被 忽 视 的 与 被 强 调 的 ――也谈二十世纪中国文学的成就

  被 忽 视 的 与 被 强 调 的

  ――也谈二十世纪中国文学的成就

  葛红兵

  二十世纪中国文学其实有两种形态的写作潮流。一种是青春期冲动型写作,写感性、写冲动,情感中心,五四初期的作品、当前的新生代小说基本上属于这个范围。这种写作具有一种人本主义的动机,要求释放感性,承认感官。这一文学是进步性的。在现代文学史上我们可以看到庐隐(《海滨故人》)、丁玲(《莎菲女士日记》)、郁达夫(《沉沦》)、郭沫若(《女神》)、徐志摩(《翡冷翠的夜》)等等,在中国当代文学史上,我们可以看到,舒婷、顾城、朱文等等。这类小说在技术上并没有太大的价值,但是在中国二十世纪文学史上,它们的存在是不可忽视的,它们的进步意义是不可否认的,正是这种写作催生了中国二十世纪波澜壮阔而又多灾多难的人本主义运动,它们是中国二十世纪人道主义思潮的中坚力量。

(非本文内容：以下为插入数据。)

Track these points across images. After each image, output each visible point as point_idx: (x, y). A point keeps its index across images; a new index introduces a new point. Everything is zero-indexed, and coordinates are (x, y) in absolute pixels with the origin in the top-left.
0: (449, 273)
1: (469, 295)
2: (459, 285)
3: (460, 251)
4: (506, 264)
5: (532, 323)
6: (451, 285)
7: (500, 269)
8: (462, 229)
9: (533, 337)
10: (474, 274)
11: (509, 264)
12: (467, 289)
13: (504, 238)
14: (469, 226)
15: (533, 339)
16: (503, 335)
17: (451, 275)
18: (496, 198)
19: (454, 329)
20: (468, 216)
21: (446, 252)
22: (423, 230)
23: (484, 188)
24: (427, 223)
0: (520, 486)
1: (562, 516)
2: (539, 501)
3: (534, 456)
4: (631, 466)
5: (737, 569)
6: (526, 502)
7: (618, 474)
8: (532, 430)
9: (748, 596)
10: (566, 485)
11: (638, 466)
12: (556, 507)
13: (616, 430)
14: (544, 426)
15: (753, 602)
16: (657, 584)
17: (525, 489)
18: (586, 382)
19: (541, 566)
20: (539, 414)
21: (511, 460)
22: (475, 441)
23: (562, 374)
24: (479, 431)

它们是五四启蒙文学的中坚,也是80年以后中国新启蒙文学的中坚,他们共同构成了中国二十世纪文学的“人的文学”的总主题。

  五四以降的另一派写作是所谓的思想型写作。这种写作被香港文学史家司马长风称为“卖身契”写作。二十世纪中国文学观从根基性上说是周作人的“人的文学观”,但是也正是这种人的文学观,被司马长风看成是为文学写了一张卖身契。此后文学就成了一项所谓的严重的工作,它和消遣、游戏绝了缘,进步的势力试图拿它来作为宣传,反动的势力也试图拿它来作为宣传。结果文学变成了政治的婢女。对于这一点,鲁迅早年是没有什么认识的,他自己就曾经讲愿意听将令写将令文学。鲁迅是那种将思想看得比文学本身更重要的作家,在他的意识之中,文学只有在表达了某种进步的对社会有直接意义的思想之后才有价值,否则就没有价值。

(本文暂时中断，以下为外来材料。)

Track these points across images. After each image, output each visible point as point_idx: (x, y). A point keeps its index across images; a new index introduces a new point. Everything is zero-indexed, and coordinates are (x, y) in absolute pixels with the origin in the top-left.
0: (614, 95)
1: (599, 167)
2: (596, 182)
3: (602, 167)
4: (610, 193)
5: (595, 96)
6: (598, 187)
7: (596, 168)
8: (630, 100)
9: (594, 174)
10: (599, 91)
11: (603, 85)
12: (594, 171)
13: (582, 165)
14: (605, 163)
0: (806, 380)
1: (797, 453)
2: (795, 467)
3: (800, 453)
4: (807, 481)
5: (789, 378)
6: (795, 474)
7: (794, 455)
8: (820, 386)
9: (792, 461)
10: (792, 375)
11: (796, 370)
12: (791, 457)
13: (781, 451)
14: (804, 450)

  这种观点实际上也是启蒙主义文学在文学观念上的一个共同欠缺:思想的价值大于审美的价值。鲁迅在这种思想的主导下,在盛年就基本上停止了小说写作,不因为别的,而是因为他觉得表达思想,杂文更直接,更有力,更解气。既然他发现了杂文这种更有效的武器,那他就不用写小说了。 当然鲁迅对这种文学观晚年是有反思的,他逝世前多次重申“不加入任何集团”,这就是一个明证。至于周作人,“人的文学观”在中国的发明人,实际上30年代初就改变了自己的看法,他意识到文学不是集团的,也不是种族的,而是人类的,任何集团要拉文学入伙都是一种“诚意的反动”,就此他提出了“文学无用说”来和这种“诚意的反动”抵抗,可惜,经过五四启蒙主义洗礼,中国作家头脑中,“文学必须为人民解放事业做贡献”的观点已经成了定论,他再想纠正已经来不及了,此后文学一路沿着这条路子走了下去。

  令人遗憾的是,二十世纪中国文学主要却是在这种功利主义美学观念的主导下发展过来的。大多数中国二十世纪的作家,都是在克服了自己的审美直觉的基础上写作他们的思想性文学的,鲁迅就是一个例子,他的散文诗比他的小说好,他的小说又比他的杂文好,但是他却选择了杂文。茅盾呢?早年写的《蚀》要比他的《子夜》好,《子夜》是主题先行、套路写作的败笔,里面实际上没有一个成功的人物,情节都是公式化的阶级斗争。至于从20年代末开始的影响了中国近乎一个世纪的左翼文学几乎没有审美成功的作品。这不能说和上述文学观念没有关系。

  那么,既然二十世纪中国文学是思想大于审美的文学, 到底中国二十世纪作家中有没有诞生伟大的思想家呢?我看没有。从二十世纪中国文学思想的主潮来说,启蒙话语、人道主义……这些都是西方思想中的常识。我们的文学家只是在不正常的社会生活条件下重复地强调着这些人类生活的真理而已,这不是我们独到的发现,也不是文学功能的全部,它甚至首先应当是有良知的政治家的使命――是甘地、曼德拉、瓦文萨的使命。当然我理解,二十世纪中国文学家对这种“深刻”的追求,二十世纪中国人的命运实在太坎坷、太悲哀了,文学家没有一块地方可以安心搞他的唯美主义,他只能在铁屋子中呐喊,他们想的是先把国人喊醒,再搞“真正的文学”不迟。就像一个学者总是想“先写应景的文章,把职称评上,再做自己想做的真正学问”,可是只要他这样想,他就将永远需要评职称,永远没有时间搞真正的学问。二十世纪的中国文学家以他们的文学作品做喇叭,心甘情愿地做传声筒,可是一方面他们没有把国人喊醒,另一方面“真正的文学”也没有来得及搞。